Task data
───

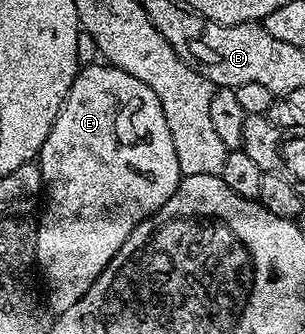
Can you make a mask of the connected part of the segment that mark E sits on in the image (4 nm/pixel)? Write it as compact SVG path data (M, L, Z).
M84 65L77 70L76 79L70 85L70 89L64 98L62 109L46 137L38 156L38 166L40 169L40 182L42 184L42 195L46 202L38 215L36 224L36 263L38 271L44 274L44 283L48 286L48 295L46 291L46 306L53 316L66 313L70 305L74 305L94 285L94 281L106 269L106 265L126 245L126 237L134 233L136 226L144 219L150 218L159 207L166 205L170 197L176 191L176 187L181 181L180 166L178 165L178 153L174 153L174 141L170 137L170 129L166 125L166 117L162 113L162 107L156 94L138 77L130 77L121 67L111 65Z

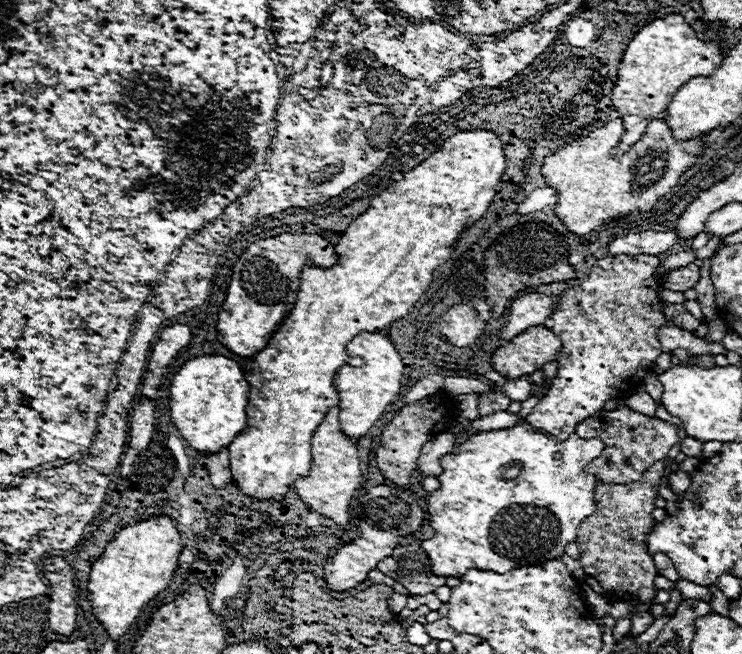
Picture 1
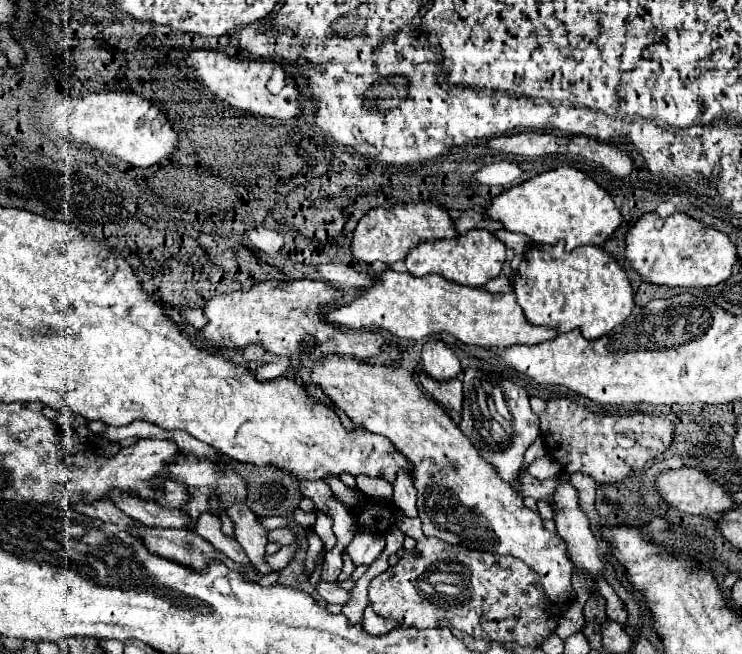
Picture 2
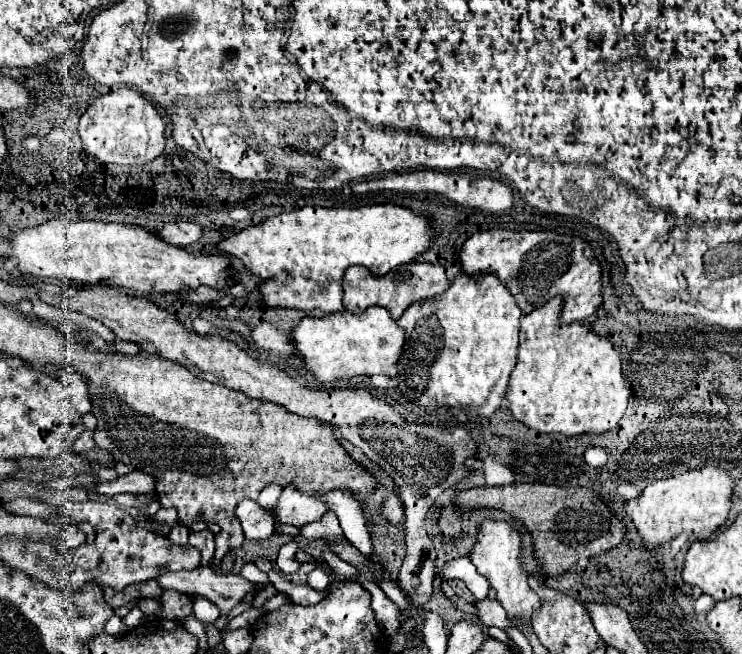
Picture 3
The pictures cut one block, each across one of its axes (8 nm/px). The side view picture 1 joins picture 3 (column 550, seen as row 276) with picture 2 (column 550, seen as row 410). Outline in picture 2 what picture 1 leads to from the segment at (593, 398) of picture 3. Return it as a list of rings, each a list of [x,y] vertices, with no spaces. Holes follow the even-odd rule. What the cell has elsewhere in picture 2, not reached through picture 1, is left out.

───

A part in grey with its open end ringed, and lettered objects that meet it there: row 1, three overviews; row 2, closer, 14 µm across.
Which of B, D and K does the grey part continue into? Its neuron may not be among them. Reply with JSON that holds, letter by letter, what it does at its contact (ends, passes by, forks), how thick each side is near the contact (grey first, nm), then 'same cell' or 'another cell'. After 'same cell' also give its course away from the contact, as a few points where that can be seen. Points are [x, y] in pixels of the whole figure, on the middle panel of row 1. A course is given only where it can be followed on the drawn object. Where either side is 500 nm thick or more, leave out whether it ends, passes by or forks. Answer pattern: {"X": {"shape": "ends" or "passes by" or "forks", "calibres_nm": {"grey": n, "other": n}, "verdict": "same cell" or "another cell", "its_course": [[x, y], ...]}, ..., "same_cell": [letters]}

───

Gather from the entries above all lines that include the string "each".

The pictures cut one block, each across one of its axes (8 nm/px). The side view picture 1 joins picture 3 (column 550, seen as row 276) with picture 2 (column 550, seen as row 410). Outline in picture 2 what picture 1 leads to from the segment at (593, 398) of picture 3. Return it as a list of rings, each a list of [x,y] vertices, with no spaces. Holes follow the even-odd rule. What the cell has elsewhere in picture 2, not reached through picture 1, is left out.
Which of B, D and K does the grey part continue into? Its neuron may not be among them. Reply with JSON that holds, letter by letter, what it does at its contact (ends, passes by, forks), how thick each side is near the contact (grey first, nm), then 'same cell' or 'another cell'. After 'same cell' also give its course away from the contact, as a few points where that can be seen. Points are [x, y] in pixels of the whole figure, on the middle panel of row 1. A course is given only where it can be followed on the drawn object. Where either side is 500 nm thick or more, leave out whether it ends, passes by or forks. Answer pattern: {"X": {"shape": "ends" or "passes by" or "forks", "calibres_nm": {"grey": n, "other": n}, "verdict": "same cell" or "another cell", "its_course": [[x, y], ...]}, ..., "same_cell": [letters]}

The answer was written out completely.